By Edward Thicknesse cityam.com
Wizz Air came back down to earth with a bump this morning as the firm braced itself for a net loss of up to €590m for the full financial year.
The Hungarian flier warned that it did not expect traffic to pick up until late in the summer due to continued restrictions across its core European markets.
Throughout the pandemic the budget airline has been held up as one of the aviation industry’s few relative success stories, but today’s update sees it join fellow carriers Easyjet and Ryanair in racking up a hefty loss.
On an underlying basis, Wizz Air is anticipating a loss of €475m – €495m, including €95m in discontinued fuel hedges.
However, the carrier said it still had €1.6bn in cash, having taken a number of steps to shore up its finances over the last quarter.
With a lack of clarity as to when travel would kick off in full across the continent, Wizz Air said it would seek to allocate its fleet as and when opportunities arise.

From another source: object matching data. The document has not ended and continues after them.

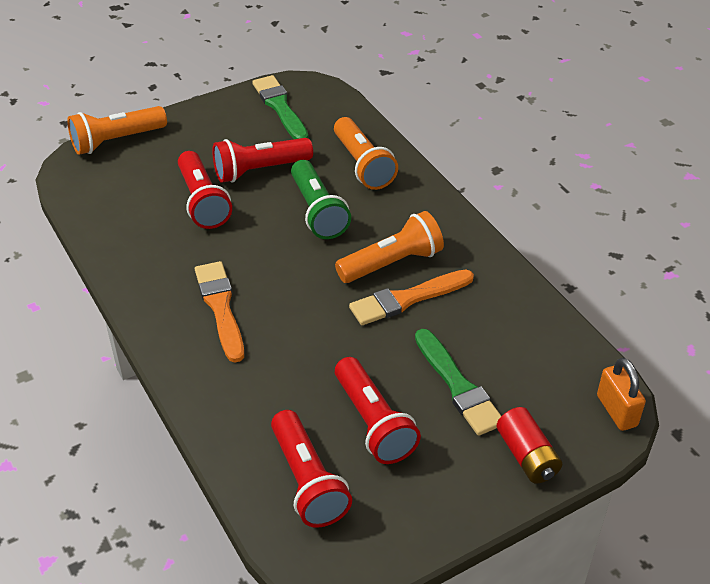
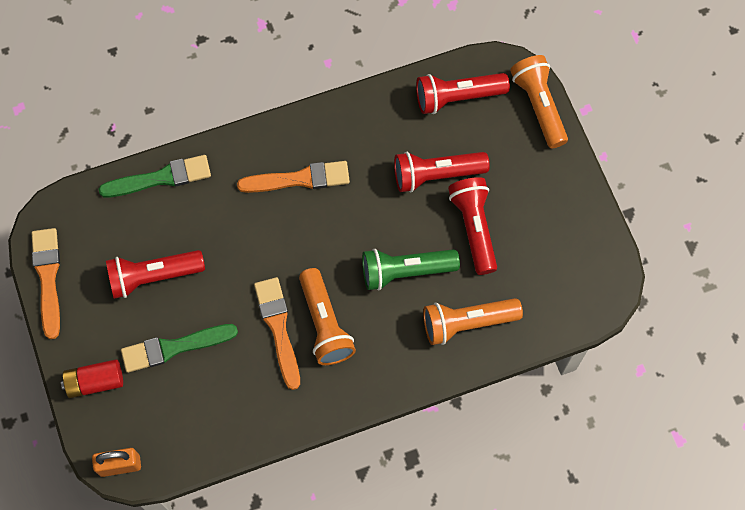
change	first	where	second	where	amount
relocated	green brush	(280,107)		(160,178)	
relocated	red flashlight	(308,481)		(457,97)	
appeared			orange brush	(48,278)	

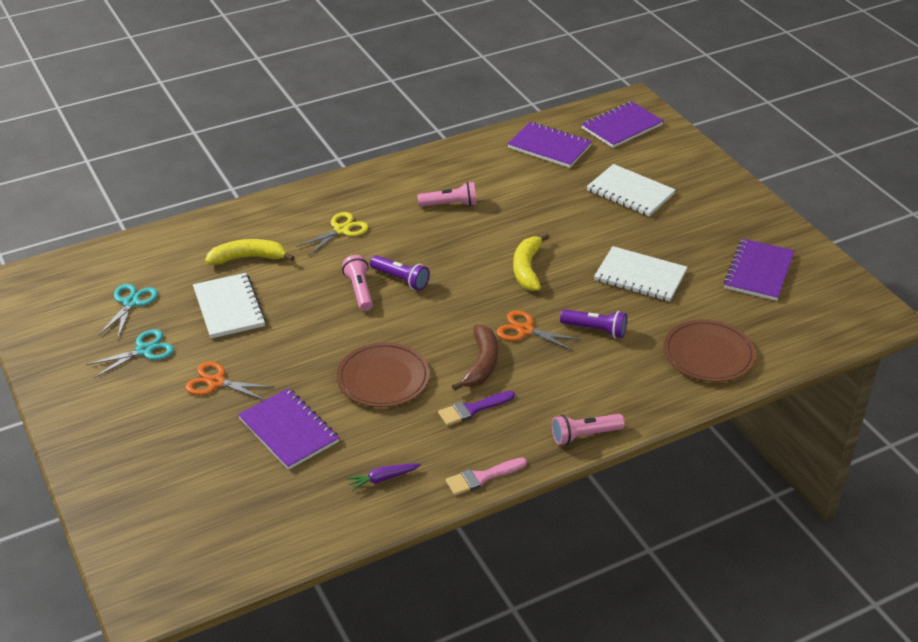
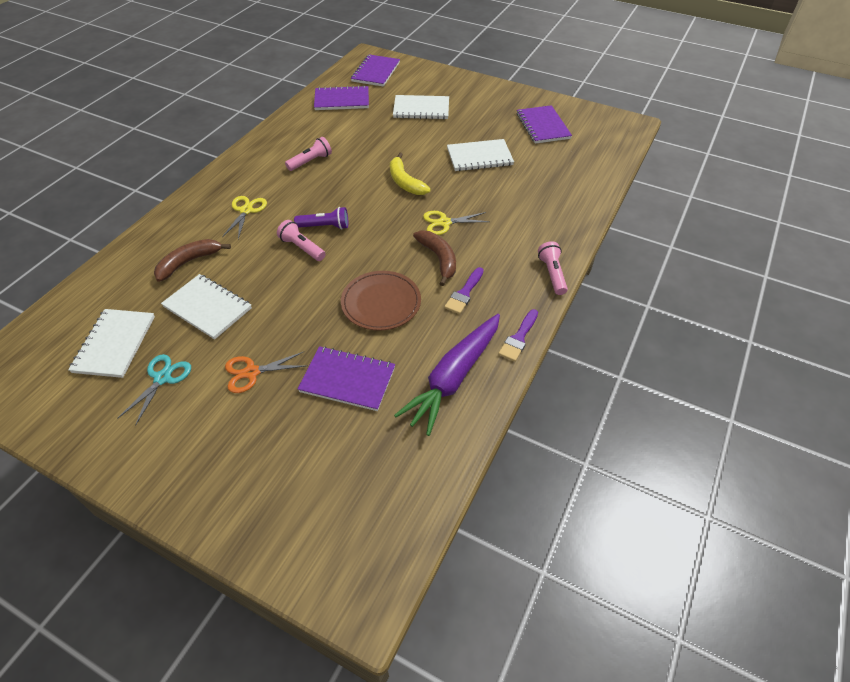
change	first	where	second	where	amount
colour	yellow banana	(248,258)	brown banana	(189,262)	
exchanged	turquoise scissors	(131,303)	white notebook	(114,344)	
missing	purple flashlight	(595,330)			
colour	orange scissors	(525,330)	yellow scissors	(444,223)	
missing	brown plate	(708,354)			
spun	pink flashlight	(584,435)		(552,274)	135 degrees clockwise
colour	pink brush	(482,477)	purple brush	(518,338)	
size	purple carrot	(383,479)		(454,377)	x2.47

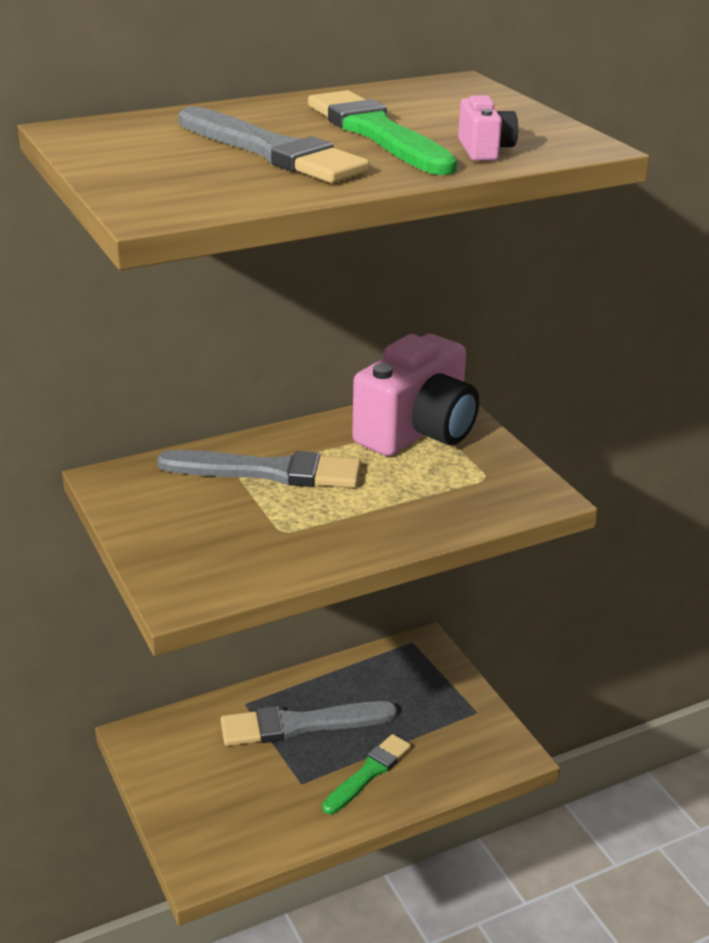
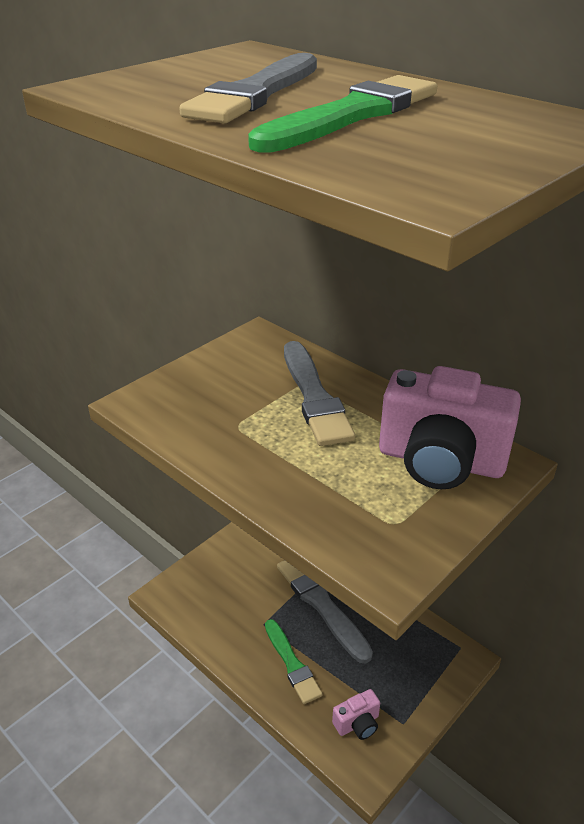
change	first	where	second	where	amount
relocated	pink camera	(484,150)		(357,724)	
spun	green brush	(368,773)		(292,663)	45 degrees clockwise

It said that due to the expansion it had pursued over the last year, it was well set for success when air transport returns.

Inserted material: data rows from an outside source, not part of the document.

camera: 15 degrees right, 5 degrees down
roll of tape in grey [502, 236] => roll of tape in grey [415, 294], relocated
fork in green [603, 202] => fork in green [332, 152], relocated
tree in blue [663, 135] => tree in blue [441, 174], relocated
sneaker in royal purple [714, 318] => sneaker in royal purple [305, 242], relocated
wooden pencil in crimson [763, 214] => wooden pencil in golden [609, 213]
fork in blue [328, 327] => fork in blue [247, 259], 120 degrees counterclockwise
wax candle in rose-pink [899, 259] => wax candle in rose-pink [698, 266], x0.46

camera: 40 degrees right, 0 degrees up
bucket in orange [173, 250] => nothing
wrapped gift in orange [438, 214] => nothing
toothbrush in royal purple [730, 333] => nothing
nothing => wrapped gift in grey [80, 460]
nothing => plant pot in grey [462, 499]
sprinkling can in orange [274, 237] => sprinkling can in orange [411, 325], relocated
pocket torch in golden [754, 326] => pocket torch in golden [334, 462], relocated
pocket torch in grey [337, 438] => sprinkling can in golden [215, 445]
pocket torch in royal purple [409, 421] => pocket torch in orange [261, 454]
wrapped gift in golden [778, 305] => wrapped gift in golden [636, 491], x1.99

Chief executive József Váradi said: “Despite the continued impact of the pandemic, we are well-prepared with one of the strongest balance sheets in the airline industry, flying one of the youngest and most efficient fleets and having a well-defined, proven business model.
“Our agility and relentless focus on costs and cash are significant competitive advantages.
“Our network expansion and the investments we have made in our fleet over the past 12 months ensures we are well placed for a return to normal operations and we are convinced we are now even better positioned to be a structural winner in the European aviation sector.”